[v6] perf stat affinity changes

[PATCH v6 3/3] perf stat: Add no-affinity flag

Posted by Ian Rogers 1 month ago

Add flag that disables affinity behavior. Using sched_setaffinity to
place a perf thread on a CPU can avoid certain interprocessor
interrupts but may introduce a delay due to the scheduling,
particularly on loaded machines. Add a command line option to disable
the behavior.
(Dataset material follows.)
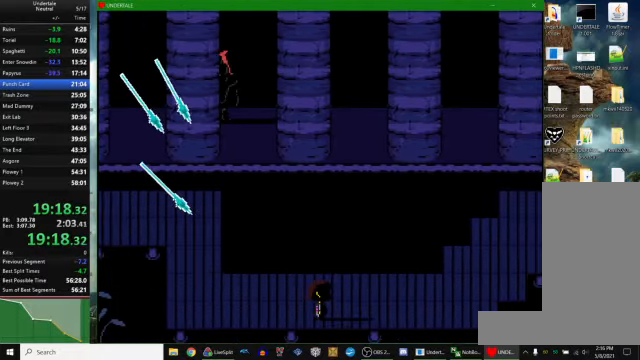
Gameplay with keyboard; each line is a JSON object with the keys held at the frame after it. "events" lists presses ("down") and releases ("up") of "c", "ctrl_r", "down", "escape", "left", "return", "right", "space", "up", "x" and "z" between this image and that frame as [ms after this image, input, new state], when the widget could be followed in between. No other keys are recorded. Mouse input is not recorded. Not read: other_keys.
{"keys": ["down", "right"], "events": [[233, "up", "up"], [366, "down", "down"]]}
This behavior is less present in other tools like `perf
record`, as it uses a ring buffer and doesn't make repeated system
calls.

Signed-off-by: Ian Rogers <irogers@google.com>
---
 tools/perf/Documentation/perf-stat.txt | 4 ++++
 tools/perf/builtin-stat.c              | 6 ++++++
 tools/perf/util/evlist.c               | 6 +-----
 tools/perf/util/evlist.h               | 1 +
 4 files changed, 12 insertions(+), 5 deletions(-)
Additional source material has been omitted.